◆ WHAT YOU NEED TO DO: Reproduce verbatim all of the data given below, but do not carry over the images.

Source records
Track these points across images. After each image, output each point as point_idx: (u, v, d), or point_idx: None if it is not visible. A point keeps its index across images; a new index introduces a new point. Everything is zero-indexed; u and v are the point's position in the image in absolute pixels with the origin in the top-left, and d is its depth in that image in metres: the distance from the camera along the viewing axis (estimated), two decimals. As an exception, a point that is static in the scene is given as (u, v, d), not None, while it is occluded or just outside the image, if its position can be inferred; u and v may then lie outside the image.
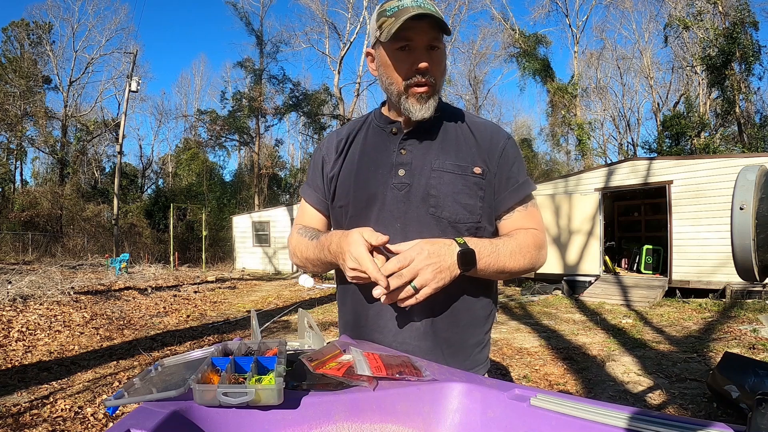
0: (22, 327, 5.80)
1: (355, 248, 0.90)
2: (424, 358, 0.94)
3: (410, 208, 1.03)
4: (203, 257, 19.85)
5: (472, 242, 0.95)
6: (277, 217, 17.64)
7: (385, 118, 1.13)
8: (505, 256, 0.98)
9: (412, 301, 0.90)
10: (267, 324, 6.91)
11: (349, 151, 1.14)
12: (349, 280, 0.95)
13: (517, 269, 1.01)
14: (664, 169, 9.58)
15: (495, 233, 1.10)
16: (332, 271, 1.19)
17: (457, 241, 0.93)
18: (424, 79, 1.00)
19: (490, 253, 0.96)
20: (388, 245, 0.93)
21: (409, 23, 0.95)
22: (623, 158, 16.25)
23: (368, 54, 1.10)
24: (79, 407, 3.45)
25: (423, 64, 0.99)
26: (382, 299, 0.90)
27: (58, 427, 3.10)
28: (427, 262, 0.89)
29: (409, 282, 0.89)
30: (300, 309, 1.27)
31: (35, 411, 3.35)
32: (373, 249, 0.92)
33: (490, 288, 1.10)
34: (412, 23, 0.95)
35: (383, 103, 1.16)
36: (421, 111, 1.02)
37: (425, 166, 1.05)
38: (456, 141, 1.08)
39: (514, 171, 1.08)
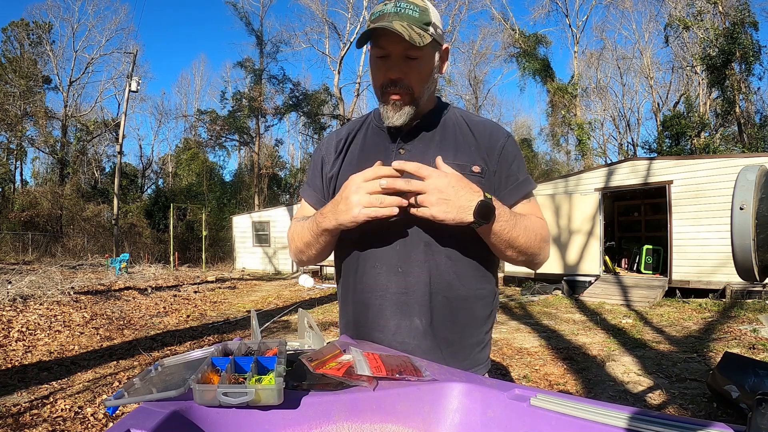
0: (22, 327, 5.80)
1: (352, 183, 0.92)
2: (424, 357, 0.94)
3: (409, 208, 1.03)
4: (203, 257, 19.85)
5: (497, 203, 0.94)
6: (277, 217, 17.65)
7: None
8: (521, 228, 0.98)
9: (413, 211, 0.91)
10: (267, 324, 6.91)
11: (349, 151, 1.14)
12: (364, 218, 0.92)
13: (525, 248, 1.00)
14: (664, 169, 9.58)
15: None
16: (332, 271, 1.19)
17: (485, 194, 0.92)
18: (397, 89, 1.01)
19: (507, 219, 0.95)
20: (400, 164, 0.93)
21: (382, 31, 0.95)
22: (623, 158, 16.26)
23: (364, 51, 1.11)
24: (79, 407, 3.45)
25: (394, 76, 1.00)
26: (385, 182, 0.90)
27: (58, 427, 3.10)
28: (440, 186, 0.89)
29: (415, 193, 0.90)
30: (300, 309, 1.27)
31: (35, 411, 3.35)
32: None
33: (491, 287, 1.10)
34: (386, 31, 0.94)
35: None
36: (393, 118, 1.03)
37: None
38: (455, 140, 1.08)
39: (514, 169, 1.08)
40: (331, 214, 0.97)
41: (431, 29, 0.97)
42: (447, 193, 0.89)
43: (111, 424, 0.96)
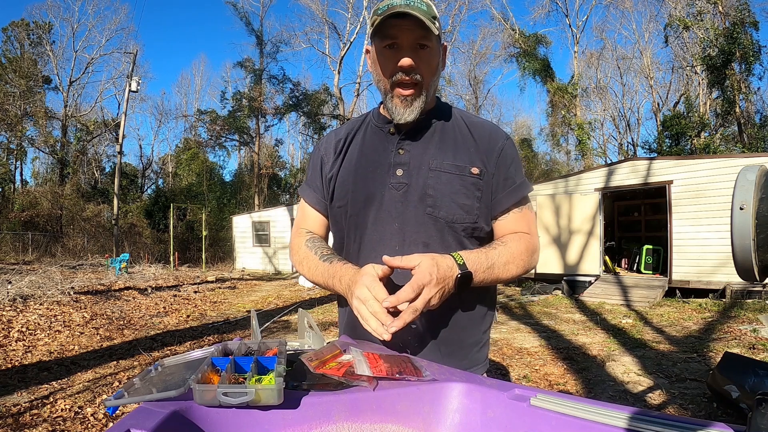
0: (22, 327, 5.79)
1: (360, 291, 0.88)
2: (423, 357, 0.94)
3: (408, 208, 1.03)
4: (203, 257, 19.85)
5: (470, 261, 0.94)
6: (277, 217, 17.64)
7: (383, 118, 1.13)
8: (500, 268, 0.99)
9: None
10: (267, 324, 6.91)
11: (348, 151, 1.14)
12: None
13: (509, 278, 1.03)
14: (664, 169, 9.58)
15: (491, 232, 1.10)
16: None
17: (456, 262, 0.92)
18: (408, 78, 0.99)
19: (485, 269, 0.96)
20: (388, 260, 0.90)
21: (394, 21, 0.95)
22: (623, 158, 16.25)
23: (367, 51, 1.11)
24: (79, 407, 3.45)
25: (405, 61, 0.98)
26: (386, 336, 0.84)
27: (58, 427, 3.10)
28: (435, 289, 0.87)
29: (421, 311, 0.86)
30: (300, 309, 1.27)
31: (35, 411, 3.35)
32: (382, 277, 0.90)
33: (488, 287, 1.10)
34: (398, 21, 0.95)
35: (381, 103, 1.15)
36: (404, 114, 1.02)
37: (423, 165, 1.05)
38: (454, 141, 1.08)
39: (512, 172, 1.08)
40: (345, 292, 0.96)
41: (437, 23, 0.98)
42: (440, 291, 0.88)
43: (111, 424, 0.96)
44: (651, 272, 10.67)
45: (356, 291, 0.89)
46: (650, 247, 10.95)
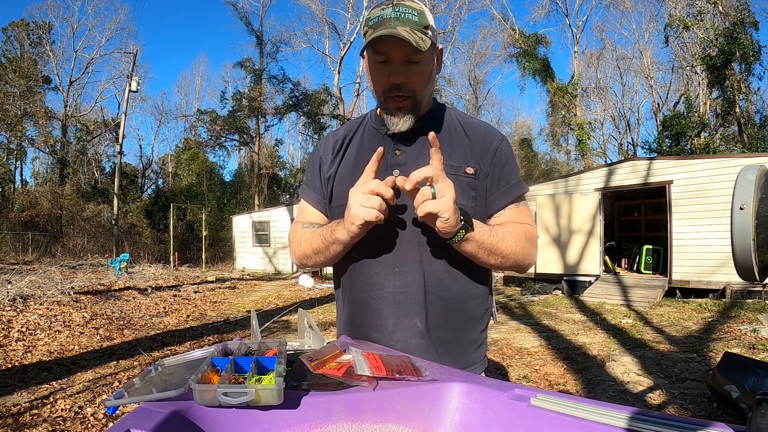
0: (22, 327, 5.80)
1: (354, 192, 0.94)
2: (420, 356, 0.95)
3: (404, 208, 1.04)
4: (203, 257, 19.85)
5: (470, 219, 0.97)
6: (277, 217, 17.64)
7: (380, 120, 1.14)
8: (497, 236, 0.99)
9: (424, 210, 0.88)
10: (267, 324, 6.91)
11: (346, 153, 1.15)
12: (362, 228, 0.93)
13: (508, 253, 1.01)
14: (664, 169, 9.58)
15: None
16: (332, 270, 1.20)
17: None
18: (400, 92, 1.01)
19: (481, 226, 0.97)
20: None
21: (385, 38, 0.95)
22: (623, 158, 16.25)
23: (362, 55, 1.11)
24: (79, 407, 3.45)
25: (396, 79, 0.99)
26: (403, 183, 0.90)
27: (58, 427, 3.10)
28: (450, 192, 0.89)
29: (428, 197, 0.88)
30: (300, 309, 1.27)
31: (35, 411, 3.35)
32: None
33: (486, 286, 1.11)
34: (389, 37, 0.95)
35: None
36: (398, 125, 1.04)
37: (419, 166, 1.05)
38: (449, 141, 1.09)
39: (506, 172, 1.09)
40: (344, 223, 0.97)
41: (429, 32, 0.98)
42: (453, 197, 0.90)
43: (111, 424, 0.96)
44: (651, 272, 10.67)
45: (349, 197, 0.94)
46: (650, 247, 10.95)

◆ EXPECTED ANSWER:
Track these points across images. After each image, output each point as point_idx: (u, v, d), or point_idx: None if it is not visible. A point keeps its index across images; a new index introduces a new point. Everything is zero-indexed; u and v are the point's position in the image in absolute pixels with the origin in the top-left, and d is its depth in that image in metres: the distance from the camera along the viewing axis (estimated), two decimals. As an exception, a point that is static in the scene is given as (u, v, d), not None, while it is occluded or just outside the image, if its position can be inferred; u and v may then lie outside the image.
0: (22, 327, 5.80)
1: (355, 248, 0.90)
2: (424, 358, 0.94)
3: (410, 208, 1.03)
4: (203, 257, 19.85)
5: (472, 242, 0.95)
6: (277, 217, 17.64)
7: (385, 118, 1.13)
8: (505, 256, 0.98)
9: (412, 301, 0.90)
10: (267, 324, 6.91)
11: (349, 151, 1.14)
12: (349, 280, 0.95)
13: (517, 269, 1.01)
14: (664, 169, 9.58)
15: (495, 233, 1.10)
16: (332, 271, 1.19)
17: (457, 241, 0.93)
18: (424, 79, 1.00)
19: (490, 253, 0.96)
20: (388, 245, 0.93)
21: (409, 23, 0.95)
22: (623, 158, 16.25)
23: (368, 54, 1.10)
24: (79, 407, 3.45)
25: (423, 64, 0.99)
26: (382, 299, 0.90)
27: (58, 427, 3.10)
28: (427, 262, 0.89)
29: (409, 282, 0.89)
30: (300, 309, 1.27)
31: (35, 411, 3.35)
32: (373, 249, 0.92)
33: (490, 288, 1.10)
34: (412, 23, 0.95)
35: (383, 103, 1.16)
36: (421, 111, 1.02)
37: (425, 166, 1.05)
38: (456, 141, 1.08)
39: (514, 171, 1.08)
0: (22, 327, 5.80)
1: (352, 183, 0.92)
2: (424, 357, 0.94)
3: (409, 208, 1.03)
4: (203, 257, 19.85)
5: (497, 203, 0.94)
6: (277, 217, 17.65)
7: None
8: (521, 228, 0.98)
9: (413, 211, 0.91)
10: (267, 324, 6.91)
11: (349, 151, 1.14)
12: (364, 218, 0.92)
13: (525, 248, 1.00)
14: (664, 169, 9.58)
15: None
16: (332, 271, 1.19)
17: (485, 194, 0.92)
18: (397, 89, 1.01)
19: (507, 219, 0.95)
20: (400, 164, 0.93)
21: (382, 31, 0.95)
22: (623, 158, 16.26)
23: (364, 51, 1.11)
24: (79, 407, 3.45)
25: (394, 76, 1.00)
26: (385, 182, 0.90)
27: (58, 427, 3.10)
28: (440, 186, 0.89)
29: (415, 193, 0.90)
30: (300, 309, 1.27)
31: (35, 411, 3.35)
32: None
33: (491, 287, 1.10)
34: (386, 31, 0.94)
35: None
36: (393, 118, 1.03)
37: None
38: (455, 140, 1.08)
39: (514, 169, 1.08)
40: (331, 214, 0.97)
41: (431, 29, 0.97)
42: (447, 193, 0.89)
43: (111, 424, 0.96)
0: (22, 327, 5.79)
1: (360, 291, 0.88)
2: (423, 357, 0.94)
3: (408, 208, 1.03)
4: (203, 257, 19.85)
5: (470, 261, 0.94)
6: (277, 217, 17.64)
7: (383, 118, 1.13)
8: (500, 268, 0.99)
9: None
10: (267, 324, 6.91)
11: (348, 151, 1.14)
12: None
13: (509, 278, 1.03)
14: (664, 169, 9.58)
15: (491, 232, 1.10)
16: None
17: (456, 262, 0.92)
18: (408, 78, 0.99)
19: (485, 269, 0.96)
20: (388, 260, 0.90)
21: (394, 21, 0.95)
22: (623, 158, 16.25)
23: (367, 51, 1.11)
24: (79, 407, 3.45)
25: (405, 61, 0.98)
26: (386, 336, 0.84)
27: (58, 427, 3.10)
28: (435, 289, 0.87)
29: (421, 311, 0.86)
30: (300, 309, 1.27)
31: (35, 411, 3.35)
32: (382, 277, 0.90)
33: (488, 287, 1.10)
34: (398, 21, 0.95)
35: (381, 103, 1.15)
36: (404, 114, 1.02)
37: (423, 165, 1.05)
38: (454, 141, 1.08)
39: (512, 172, 1.08)
40: (345, 292, 0.96)
41: (437, 23, 0.98)
42: (440, 291, 0.88)
43: (111, 424, 0.96)
44: (651, 272, 10.67)
45: (356, 291, 0.89)
46: (650, 247, 10.95)
0: (22, 327, 5.80)
1: (354, 192, 0.94)
2: (420, 356, 0.95)
3: (404, 208, 1.04)
4: (203, 257, 19.85)
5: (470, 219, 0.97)
6: (277, 217, 17.64)
7: (380, 120, 1.14)
8: (497, 236, 0.99)
9: (424, 210, 0.88)
10: (267, 324, 6.91)
11: (346, 153, 1.15)
12: (362, 228, 0.93)
13: (508, 253, 1.01)
14: (664, 169, 9.58)
15: None
16: (332, 270, 1.20)
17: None
18: (400, 92, 1.01)
19: (481, 226, 0.97)
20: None
21: (385, 38, 0.95)
22: (623, 158, 16.25)
23: (362, 55, 1.11)
24: (79, 407, 3.45)
25: (396, 79, 0.99)
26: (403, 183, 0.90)
27: (58, 427, 3.10)
28: (450, 192, 0.89)
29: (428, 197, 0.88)
30: (300, 309, 1.27)
31: (35, 411, 3.35)
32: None
33: (486, 286, 1.11)
34: (389, 37, 0.95)
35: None
36: (398, 125, 1.04)
37: (419, 166, 1.05)
38: (449, 141, 1.09)
39: (506, 172, 1.09)
40: (344, 223, 0.97)
41: (429, 32, 0.98)
42: (453, 197, 0.90)
43: (111, 424, 0.96)
44: (651, 272, 10.67)
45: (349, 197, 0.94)
46: (650, 247, 10.95)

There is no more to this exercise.